_Activity_:
In the education program spotlight, during which years did Chicago Public Schools student outcomes improve faster than those of most districts in the nation?

Top of Text excerpt

November 25, 2020
Spotlight: Our Education Program
The 2020-21 school year began amid the global pandemic, an economic collapse and a reawakening to entrenched racial injustice. For Chicago Public Schools and for Fry Foundation grantees, the year presents challenges that no one working in schools has previously seen or experienced. A common refrain is This year, every teacher is a new teacher, and every principal is a new principal.
Fry Foundation grantees are working alongside principals and teachers as they navigate new operating realities for themselves and for their students. We have learned, and the research tells us, that investment in principal leadership is one of the most essential strategies to improve instruction and academic outcomes. Principals are vital because they develop a climate for learning that promotes rigorous teaching and learning practices. Principals ensure that teachers have opportunities to participate in professional learning that aligns with school improvement efforts. And principals cultivate collective ownership of the school’s vision and goals.
Fry Foundation grantees help principals drive improvements at the school level and help the District test new policies and strategies intended to improve school leadership conditions in all schools. We have seen the essential role principals' instructional leadership plays in improving student outcomes. Between 2013 and 2017, Chicago Public School student outcomes improved at a rate higher than most districts in the nation. District leaders believe that developing a cadre of highly effective principals was a core strategy that fueled student growth in these years.
Despite remarkable student academic improvement across CPS, Black and Latinx students are still not reaching the same academic benchmarks as their white and Asian American peers. This school year, due to the pandemic, we are seeing early indicators of growing racial disparities. Black and Latinx students are logging on to remote classes at lower rates than their peers. And Black and Latinx parents are registering their children for pre-K and Kindergarten at much lower rates than other families. This could be a precursor to longer term achievement gaps because early childhood education is highly correlated with later student achievement.

Bottom of Text excerpt
Top of Data for review

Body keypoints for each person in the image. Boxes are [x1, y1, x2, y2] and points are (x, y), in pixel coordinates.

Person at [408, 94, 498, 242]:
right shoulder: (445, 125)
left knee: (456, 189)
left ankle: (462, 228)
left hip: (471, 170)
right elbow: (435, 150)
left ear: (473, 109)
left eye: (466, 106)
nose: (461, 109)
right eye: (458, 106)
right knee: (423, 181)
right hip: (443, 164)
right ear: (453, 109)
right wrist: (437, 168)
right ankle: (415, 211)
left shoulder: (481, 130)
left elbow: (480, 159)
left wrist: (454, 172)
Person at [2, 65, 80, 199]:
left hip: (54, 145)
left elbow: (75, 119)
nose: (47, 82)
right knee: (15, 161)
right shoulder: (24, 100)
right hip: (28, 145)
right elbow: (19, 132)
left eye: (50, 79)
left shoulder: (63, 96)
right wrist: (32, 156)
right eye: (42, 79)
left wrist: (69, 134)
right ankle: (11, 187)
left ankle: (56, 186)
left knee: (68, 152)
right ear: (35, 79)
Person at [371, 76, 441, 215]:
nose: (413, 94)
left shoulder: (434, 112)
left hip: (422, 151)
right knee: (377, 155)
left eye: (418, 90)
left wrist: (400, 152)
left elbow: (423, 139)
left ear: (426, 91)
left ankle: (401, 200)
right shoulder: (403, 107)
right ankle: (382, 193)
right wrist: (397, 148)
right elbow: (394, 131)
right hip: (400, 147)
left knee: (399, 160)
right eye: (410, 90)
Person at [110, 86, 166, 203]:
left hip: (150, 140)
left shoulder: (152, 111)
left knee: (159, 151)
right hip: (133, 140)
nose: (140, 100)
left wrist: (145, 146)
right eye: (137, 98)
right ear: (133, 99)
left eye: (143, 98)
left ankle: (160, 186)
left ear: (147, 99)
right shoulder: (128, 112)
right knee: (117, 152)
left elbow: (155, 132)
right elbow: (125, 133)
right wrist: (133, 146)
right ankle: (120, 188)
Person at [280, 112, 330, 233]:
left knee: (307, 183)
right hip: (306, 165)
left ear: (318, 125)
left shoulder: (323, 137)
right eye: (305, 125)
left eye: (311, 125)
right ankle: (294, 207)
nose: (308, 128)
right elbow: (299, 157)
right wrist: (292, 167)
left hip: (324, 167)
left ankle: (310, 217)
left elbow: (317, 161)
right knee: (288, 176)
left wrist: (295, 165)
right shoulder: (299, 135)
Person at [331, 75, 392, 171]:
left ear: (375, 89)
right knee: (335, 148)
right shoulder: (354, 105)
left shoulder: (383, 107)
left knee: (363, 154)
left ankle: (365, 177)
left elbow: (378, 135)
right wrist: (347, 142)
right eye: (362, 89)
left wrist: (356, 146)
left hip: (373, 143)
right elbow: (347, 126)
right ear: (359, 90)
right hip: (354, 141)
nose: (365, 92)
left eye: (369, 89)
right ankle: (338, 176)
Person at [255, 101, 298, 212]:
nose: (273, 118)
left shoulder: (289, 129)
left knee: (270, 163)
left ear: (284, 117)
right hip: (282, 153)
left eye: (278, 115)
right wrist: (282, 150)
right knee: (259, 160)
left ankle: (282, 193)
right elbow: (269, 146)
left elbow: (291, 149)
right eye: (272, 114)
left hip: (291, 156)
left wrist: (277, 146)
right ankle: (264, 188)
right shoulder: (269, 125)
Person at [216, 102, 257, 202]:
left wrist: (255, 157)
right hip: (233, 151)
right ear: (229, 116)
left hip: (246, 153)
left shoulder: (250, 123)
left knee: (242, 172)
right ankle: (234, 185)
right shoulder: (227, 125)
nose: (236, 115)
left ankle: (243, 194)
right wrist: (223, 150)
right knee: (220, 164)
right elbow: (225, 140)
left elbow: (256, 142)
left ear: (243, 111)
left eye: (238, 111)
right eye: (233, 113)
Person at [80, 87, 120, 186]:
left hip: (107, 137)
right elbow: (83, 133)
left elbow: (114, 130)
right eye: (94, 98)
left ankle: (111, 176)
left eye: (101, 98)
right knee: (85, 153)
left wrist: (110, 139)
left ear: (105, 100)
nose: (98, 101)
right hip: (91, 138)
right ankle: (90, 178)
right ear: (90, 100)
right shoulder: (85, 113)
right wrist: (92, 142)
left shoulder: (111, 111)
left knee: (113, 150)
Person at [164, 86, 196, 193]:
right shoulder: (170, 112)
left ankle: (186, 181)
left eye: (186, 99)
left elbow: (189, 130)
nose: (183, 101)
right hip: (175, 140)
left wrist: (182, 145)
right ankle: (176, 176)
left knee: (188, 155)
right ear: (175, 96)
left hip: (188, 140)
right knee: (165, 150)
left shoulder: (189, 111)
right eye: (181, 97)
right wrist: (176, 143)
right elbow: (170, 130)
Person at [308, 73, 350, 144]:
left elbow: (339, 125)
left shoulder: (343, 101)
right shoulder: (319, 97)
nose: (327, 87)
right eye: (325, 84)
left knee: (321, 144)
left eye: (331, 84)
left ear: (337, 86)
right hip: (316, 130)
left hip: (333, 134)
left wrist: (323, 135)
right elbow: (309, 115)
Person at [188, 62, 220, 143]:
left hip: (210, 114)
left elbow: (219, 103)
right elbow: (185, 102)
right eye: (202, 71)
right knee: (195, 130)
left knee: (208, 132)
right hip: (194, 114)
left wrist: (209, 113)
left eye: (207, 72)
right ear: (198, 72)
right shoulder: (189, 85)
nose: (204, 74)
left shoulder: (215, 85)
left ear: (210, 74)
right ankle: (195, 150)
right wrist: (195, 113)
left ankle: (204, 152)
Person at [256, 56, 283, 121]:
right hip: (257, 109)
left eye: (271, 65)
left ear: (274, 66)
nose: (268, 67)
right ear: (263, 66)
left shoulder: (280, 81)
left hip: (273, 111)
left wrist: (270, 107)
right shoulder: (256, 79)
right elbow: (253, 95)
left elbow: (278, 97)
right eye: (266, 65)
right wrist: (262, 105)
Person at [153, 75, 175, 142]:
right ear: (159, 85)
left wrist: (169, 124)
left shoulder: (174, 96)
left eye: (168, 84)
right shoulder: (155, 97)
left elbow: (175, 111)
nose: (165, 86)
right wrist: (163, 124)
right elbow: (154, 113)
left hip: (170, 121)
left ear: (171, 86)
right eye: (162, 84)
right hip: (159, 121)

Bottom of Data for review

_Exercise output_:
Between 2013 and 2017.